Records supplied -
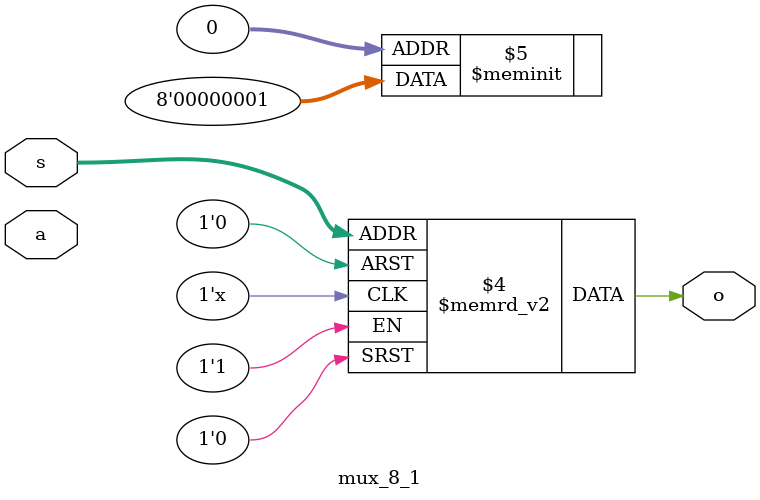
<source format=v>
module mux_8_1(o,a,s);
output reg o;
input wire [7:0]a;
input wire [2:0]s;
always @(s, a) begin
    case (s) 
    3'b000 : o =8'b00000001;
    3'b001 : o =8'b00000010;
    3'b010 : o =8'b00000100;
    3'b011 : o =8'b00001000;
    3'b100 : o =8'b00010000;
    3'b101 : o =8'b00100000;
    3'b110 : o =8'b01000000;
    3'b111 : o =8'b10000000;
    default: o =8'bxxxxxxxx;
    endcase
end
endmodule


</source>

Work to complete -
Could you reproduce the records above exactly, leaving out every picture?

Exercise output -
<source format=v>
module mux_8_1(o,a,s);
output reg o;
input wire [7:0]a;
input wire [2:0]s;
always @(s, a) begin
    case (s) 
    3'b000 : o =8'b00000001;
    3'b001 : o =8'b00000010;
    3'b010 : o =8'b00000100;
    3'b011 : o =8'b00001000;
    3'b100 : o =8'b00010000;
    3'b101 : o =8'b00100000;
    3'b110 : o =8'b01000000;
    3'b111 : o =8'b10000000;
    default: o =8'bxxxxxxxx;
    endcase
end
endmodule


</source>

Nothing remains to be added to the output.